■ **To do**
Among the records below, find the line that has "red suitcase [513,363,553,442]"; from there, give the lines again exactly, and stop after the line that has "none -> black speaker [417,421,561,617]".

■ **Supplied records**
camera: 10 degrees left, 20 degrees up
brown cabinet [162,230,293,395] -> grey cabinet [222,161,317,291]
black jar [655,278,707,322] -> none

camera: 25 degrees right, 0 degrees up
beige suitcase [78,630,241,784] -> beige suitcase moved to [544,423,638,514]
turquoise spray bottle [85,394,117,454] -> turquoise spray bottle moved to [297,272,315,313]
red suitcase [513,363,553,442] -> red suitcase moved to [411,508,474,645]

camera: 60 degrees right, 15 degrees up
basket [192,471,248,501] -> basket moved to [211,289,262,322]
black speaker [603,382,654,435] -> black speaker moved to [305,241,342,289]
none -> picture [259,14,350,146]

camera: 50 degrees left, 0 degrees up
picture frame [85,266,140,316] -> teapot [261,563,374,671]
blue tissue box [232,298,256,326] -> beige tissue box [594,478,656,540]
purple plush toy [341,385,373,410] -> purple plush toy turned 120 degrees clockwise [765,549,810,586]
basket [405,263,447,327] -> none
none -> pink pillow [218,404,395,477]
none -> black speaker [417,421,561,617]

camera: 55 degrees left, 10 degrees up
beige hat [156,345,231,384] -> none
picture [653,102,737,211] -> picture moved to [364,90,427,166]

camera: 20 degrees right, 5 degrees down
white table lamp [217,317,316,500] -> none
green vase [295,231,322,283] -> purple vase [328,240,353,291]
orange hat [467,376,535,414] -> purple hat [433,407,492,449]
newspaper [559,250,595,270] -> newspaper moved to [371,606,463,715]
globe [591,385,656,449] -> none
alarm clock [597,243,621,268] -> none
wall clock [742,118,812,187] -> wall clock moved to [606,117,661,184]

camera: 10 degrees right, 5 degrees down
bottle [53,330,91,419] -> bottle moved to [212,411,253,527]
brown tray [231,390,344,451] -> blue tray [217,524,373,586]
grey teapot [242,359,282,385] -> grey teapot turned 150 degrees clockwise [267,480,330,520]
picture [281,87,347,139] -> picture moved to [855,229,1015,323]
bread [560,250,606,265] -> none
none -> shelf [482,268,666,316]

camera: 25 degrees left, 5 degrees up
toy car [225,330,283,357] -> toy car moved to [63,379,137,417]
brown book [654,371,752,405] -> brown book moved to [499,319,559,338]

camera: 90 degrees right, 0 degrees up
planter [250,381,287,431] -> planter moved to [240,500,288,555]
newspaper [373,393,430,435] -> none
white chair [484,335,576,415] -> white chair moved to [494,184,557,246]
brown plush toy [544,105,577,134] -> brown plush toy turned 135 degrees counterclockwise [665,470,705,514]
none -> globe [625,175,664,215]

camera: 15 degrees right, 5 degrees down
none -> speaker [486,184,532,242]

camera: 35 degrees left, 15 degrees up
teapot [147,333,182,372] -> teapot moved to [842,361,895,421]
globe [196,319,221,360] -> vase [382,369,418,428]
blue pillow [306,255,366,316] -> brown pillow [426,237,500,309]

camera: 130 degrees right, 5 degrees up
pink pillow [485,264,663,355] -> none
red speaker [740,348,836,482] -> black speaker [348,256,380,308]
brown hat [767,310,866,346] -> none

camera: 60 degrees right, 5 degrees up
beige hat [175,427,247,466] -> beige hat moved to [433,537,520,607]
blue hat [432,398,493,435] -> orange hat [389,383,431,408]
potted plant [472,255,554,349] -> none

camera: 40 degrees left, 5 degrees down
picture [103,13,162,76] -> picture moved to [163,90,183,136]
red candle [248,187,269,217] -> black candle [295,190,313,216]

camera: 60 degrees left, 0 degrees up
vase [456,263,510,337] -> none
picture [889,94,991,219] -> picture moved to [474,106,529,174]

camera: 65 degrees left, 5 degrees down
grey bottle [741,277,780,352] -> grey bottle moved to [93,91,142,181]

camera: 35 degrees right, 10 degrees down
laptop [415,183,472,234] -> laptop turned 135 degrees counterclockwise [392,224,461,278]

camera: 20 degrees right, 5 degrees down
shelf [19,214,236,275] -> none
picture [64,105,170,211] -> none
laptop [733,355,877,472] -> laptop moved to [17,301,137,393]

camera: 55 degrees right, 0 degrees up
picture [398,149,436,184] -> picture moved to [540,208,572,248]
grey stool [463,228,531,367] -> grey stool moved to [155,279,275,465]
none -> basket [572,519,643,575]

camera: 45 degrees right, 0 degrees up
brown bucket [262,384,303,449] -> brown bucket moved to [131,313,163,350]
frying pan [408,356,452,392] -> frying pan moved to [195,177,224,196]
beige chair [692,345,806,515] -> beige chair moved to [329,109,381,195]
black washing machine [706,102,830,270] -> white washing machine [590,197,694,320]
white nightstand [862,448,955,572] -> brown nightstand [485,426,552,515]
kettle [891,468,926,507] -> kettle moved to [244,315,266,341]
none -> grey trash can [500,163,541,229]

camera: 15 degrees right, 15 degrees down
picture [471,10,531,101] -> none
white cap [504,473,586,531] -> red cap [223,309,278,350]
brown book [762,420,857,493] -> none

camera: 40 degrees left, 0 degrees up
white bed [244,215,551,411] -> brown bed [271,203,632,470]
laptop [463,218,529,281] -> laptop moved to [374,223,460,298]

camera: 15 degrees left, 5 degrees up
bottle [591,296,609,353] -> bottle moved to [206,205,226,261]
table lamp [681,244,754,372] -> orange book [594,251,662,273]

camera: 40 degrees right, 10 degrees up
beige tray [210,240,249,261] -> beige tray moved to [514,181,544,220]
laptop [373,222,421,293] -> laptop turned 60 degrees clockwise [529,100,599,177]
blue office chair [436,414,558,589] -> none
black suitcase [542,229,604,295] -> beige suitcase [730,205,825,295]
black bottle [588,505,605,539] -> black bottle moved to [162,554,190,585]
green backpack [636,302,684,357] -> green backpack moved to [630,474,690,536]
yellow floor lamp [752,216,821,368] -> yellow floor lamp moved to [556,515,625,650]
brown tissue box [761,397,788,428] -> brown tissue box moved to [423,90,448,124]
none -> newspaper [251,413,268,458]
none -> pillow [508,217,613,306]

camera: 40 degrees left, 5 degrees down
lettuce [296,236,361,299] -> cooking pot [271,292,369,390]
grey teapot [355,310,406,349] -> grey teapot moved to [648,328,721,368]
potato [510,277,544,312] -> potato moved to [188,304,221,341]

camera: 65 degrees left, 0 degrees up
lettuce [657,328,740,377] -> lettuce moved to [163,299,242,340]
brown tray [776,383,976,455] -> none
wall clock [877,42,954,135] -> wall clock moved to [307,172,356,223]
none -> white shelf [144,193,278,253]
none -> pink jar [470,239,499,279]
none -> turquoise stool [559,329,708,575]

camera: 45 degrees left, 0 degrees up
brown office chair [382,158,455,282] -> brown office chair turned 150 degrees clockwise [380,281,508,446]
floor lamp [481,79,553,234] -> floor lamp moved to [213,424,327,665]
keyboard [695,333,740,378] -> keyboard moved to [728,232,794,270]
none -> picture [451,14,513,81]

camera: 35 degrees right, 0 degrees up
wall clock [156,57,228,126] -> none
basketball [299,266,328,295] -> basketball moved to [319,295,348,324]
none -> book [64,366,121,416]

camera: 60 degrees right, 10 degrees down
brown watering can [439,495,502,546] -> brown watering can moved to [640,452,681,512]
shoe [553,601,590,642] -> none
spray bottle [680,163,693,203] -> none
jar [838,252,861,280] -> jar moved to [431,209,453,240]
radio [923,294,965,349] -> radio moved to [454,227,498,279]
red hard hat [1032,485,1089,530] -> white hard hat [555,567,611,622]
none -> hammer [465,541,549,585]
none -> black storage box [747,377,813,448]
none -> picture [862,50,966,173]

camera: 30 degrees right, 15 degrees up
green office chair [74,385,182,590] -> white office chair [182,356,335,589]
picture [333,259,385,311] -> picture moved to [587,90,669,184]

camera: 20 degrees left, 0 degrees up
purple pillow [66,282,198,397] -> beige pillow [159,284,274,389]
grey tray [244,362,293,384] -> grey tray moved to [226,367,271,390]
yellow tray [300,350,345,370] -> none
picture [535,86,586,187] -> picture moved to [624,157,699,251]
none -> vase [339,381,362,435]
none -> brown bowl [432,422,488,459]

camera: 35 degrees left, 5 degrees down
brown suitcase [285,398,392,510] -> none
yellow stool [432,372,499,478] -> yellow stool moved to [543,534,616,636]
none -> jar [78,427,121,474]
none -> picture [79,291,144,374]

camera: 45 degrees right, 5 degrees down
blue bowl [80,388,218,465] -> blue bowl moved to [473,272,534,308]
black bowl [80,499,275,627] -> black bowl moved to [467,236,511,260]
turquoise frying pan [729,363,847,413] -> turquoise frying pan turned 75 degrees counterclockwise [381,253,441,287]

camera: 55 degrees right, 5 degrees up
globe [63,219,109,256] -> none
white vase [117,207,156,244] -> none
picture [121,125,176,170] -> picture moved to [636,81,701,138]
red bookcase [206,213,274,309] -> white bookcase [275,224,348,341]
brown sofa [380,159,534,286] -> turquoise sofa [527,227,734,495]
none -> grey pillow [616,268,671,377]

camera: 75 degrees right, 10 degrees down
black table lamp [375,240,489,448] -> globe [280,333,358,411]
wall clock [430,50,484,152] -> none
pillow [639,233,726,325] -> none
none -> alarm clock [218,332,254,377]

■ **Exercise output**
red suitcase [513,363,553,442] -> red suitcase moved to [411,508,474,645]

camera: 60 degrees right, 15 degrees up
basket [192,471,248,501] -> basket moved to [211,289,262,322]
black speaker [603,382,654,435] -> black speaker moved to [305,241,342,289]
none -> picture [259,14,350,146]

camera: 50 degrees left, 0 degrees up
picture frame [85,266,140,316] -> teapot [261,563,374,671]
blue tissue box [232,298,256,326] -> beige tissue box [594,478,656,540]
purple plush toy [341,385,373,410] -> purple plush toy turned 120 degrees clockwise [765,549,810,586]
basket [405,263,447,327] -> none
none -> pink pillow [218,404,395,477]
none -> black speaker [417,421,561,617]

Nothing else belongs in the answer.